Technical Abstract: Heifer breedings from January 2003 to October 2004 were used to investigate factors affecting heifer fertility. There were 331,469 breedings on 220,624 Holstein heifers. Only artificial inseminations were analyzed. Age at breeding was required to be between 8 months and 3 years. Only 0.33% of breedings occurred at ages > 2.5 years; 98.2% of all breedings were at ages < 2 years. The dependent variable for analysis was 0 (no conception) or 1 (conception). A heifer's last recorded service was considered a success. Breedings were included only if there was at least 2 months for a repeated service to be reported. The linear model for analysis included the fixed effects of herd, year, month, and age-at-breeding, and the covariates of parent average predicted breeding value for milk, SCS, and daughter pregnancy rate (DPR). The overall arithmetic mean conception rate was 0.64 with a 0.48 standard deviation.

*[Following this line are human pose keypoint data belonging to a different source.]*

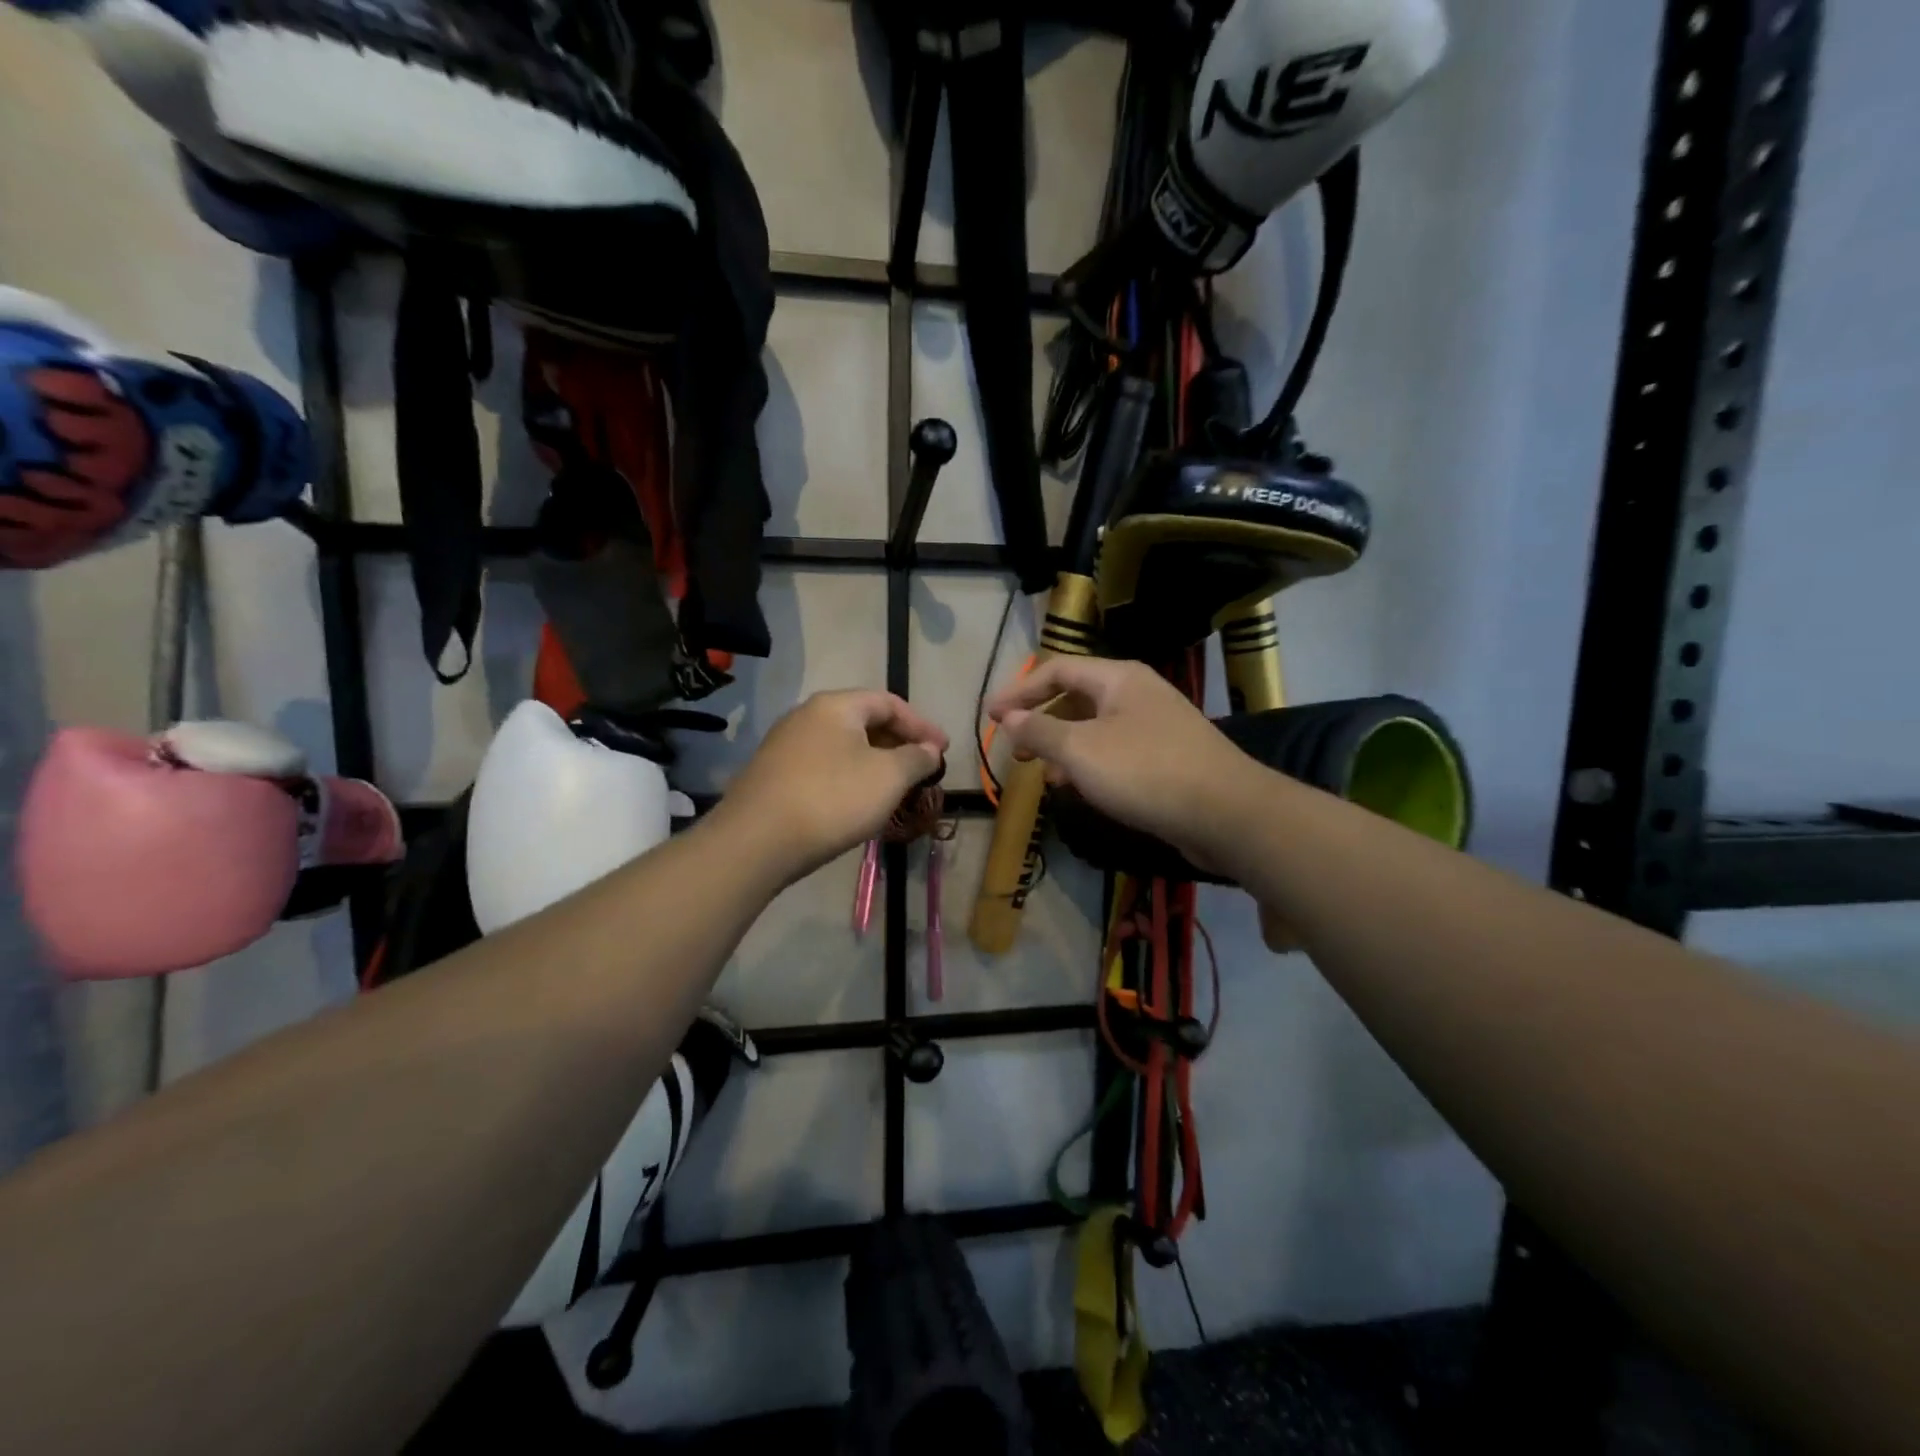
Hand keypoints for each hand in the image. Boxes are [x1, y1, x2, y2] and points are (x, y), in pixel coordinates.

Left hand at [714, 690, 948, 884]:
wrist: (757, 841)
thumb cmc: (832, 799)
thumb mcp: (888, 777)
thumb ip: (916, 758)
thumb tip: (930, 749)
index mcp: (835, 706)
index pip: (889, 702)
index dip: (922, 725)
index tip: (944, 750)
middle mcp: (806, 716)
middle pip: (864, 721)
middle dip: (898, 744)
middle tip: (922, 769)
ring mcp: (785, 746)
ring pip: (843, 747)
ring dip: (874, 763)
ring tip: (895, 788)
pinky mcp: (773, 775)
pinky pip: (823, 767)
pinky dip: (849, 777)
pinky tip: (858, 803)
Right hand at [986, 658, 1259, 875]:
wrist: (1226, 813)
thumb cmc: (1145, 772)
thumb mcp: (1080, 751)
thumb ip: (1040, 731)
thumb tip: (1008, 718)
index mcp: (1117, 678)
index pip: (1056, 670)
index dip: (1019, 692)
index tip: (990, 717)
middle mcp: (1138, 693)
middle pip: (1076, 697)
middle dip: (1041, 722)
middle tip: (1016, 751)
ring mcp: (1156, 725)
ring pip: (1096, 728)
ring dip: (1065, 748)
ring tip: (1046, 775)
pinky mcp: (1167, 757)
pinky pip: (1116, 751)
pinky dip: (1091, 765)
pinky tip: (1083, 790)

The only factors that did not have a significant effect on heifer conception were parent average breeding values for milk and SCS. Year accounted for the most variation in heifer conception rate. Year 2004 had a 6% higher conception rate than 2003. This may be a realistic difference between years or it may indicate that additional editing needs to be investigated. Perhaps 2 months is not an adequate amount of time to wait for a reported service in the case of heifers. Month of breeding accounted for the second largest amount of variation with January and February having the poorest conception rates and September and October having the best. Parent average breeding value for DPR accounted for the third most variation with conception rate increasing as DPR increased. Selection on DPR will improve fertility in heifers as well. Age at breeding accounted for more variation than herd; conception rates increased with age. Further research will investigate appropriate edits for heifer breedings and also compare linear model results to results from logistic and probit models.